Climate Crisis SIG
The SIG started meeting in January 2023, and we have regular online meetings as well as holding climate cafes through the year. Our meetings and committee work focuses broadly on these areas:
- Using our collective power: connecting with our own Association and EMDR Associations more widely, as well as other professional bodies and groups within the UK to coordinate messaging around the climate emergency as a mental health and social injustice emergency. Learn and share from what other organisations are doing, identify any parallels which can feed into the EMDR Association’s role and response to the climate emergency, developing position statements or policies and relevant training. Support and feed into the Association’s increasing move towards sustainability. We have recently drafted a climate crisis position statement which has been approved by the Association and will soon be shared. We have also joined with Climate Minds Coalition alongside other professional bodies with view to developing and sharing resources.
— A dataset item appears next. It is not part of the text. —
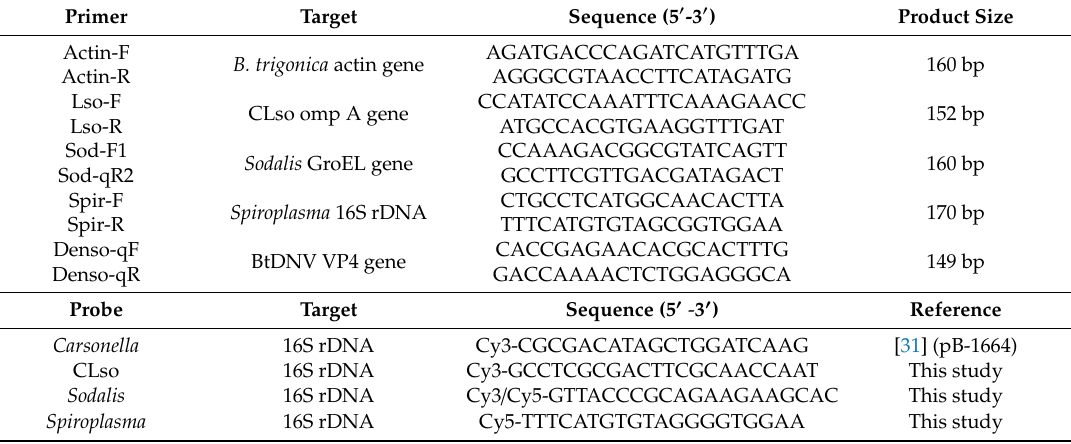
Table 1. Primer and probe sequences used in this study. CLso: Candidatus Liberibacter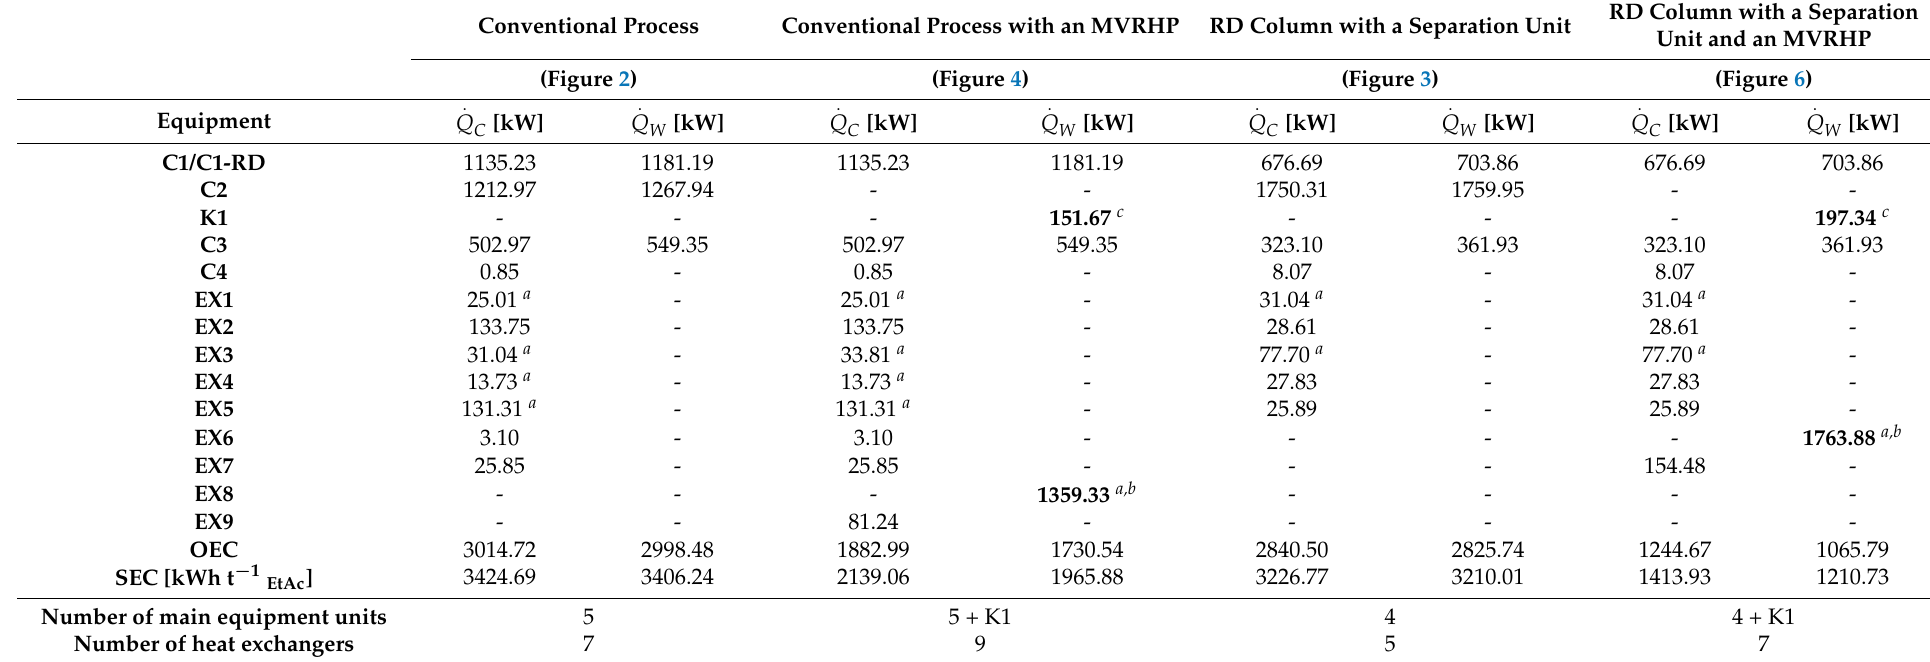
Table 3. Energy requirements and the number of equipment units for designed ethyl acetate production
- Increasing our awareness and resilience: Looking at how we as therapists can prepare ourselves for increases in eco-distress (our own and our clients’) by doing our own emotional processing in order to become a safe container for our clients too, increasing our own knowledge base, increasing our trauma-informed awareness of the psychology of the climate crisis. Establishing ways to look after ourselves in this unfolding crisis, and considering together what our professional duty of care is and how this might translate into how we name climate change in the room with clients. In our first year we have held meetings with some discussions on this topic, and started running climate cafes for therapists.
- Working with clients: Sharing experiences of working with eco-distress and climate change related themes within an EMDR and trauma informed model. Considering what aspects of EMDR will be particularly important and how they might be adapted; how to disentangle personal trauma from the contextual unfolding climate / biodiversity-loss / social inequalities related trauma. What aspects of EMDR are most relevant to working with eco-distress. With these topics in mind we also conducted a therapist survey about the climate crisis with 234 EMDR therapists taking part. We aim to write this up shortly and hope that it will inform further discussions on working with clients.
If you are interested in any of the above areas, please come join our mailing list where you will receive regular updates. You can join our regular online group meetings or sign up to an online climate café. Contact mleevenpsychologist@gmail.com
Why climate cafes? Climate cafes are online gatherings facilitated by two participants, who hold a safe listening and sharing space where we can use our stabilisation skills to ‘feel the feelings’ and connect with what comes up for us when thinking about the climate crisis. By sharing in a café, we become more able to remain grounded feeling our own feelings, hopefully enabling us to recognise and sit with our clients’ eco distress when it emerges. While many therapists may feel this issue is not emerging in their therapy rooms, it is sure to be on the increase before too long. The cafes are a place where we can build our own resilience.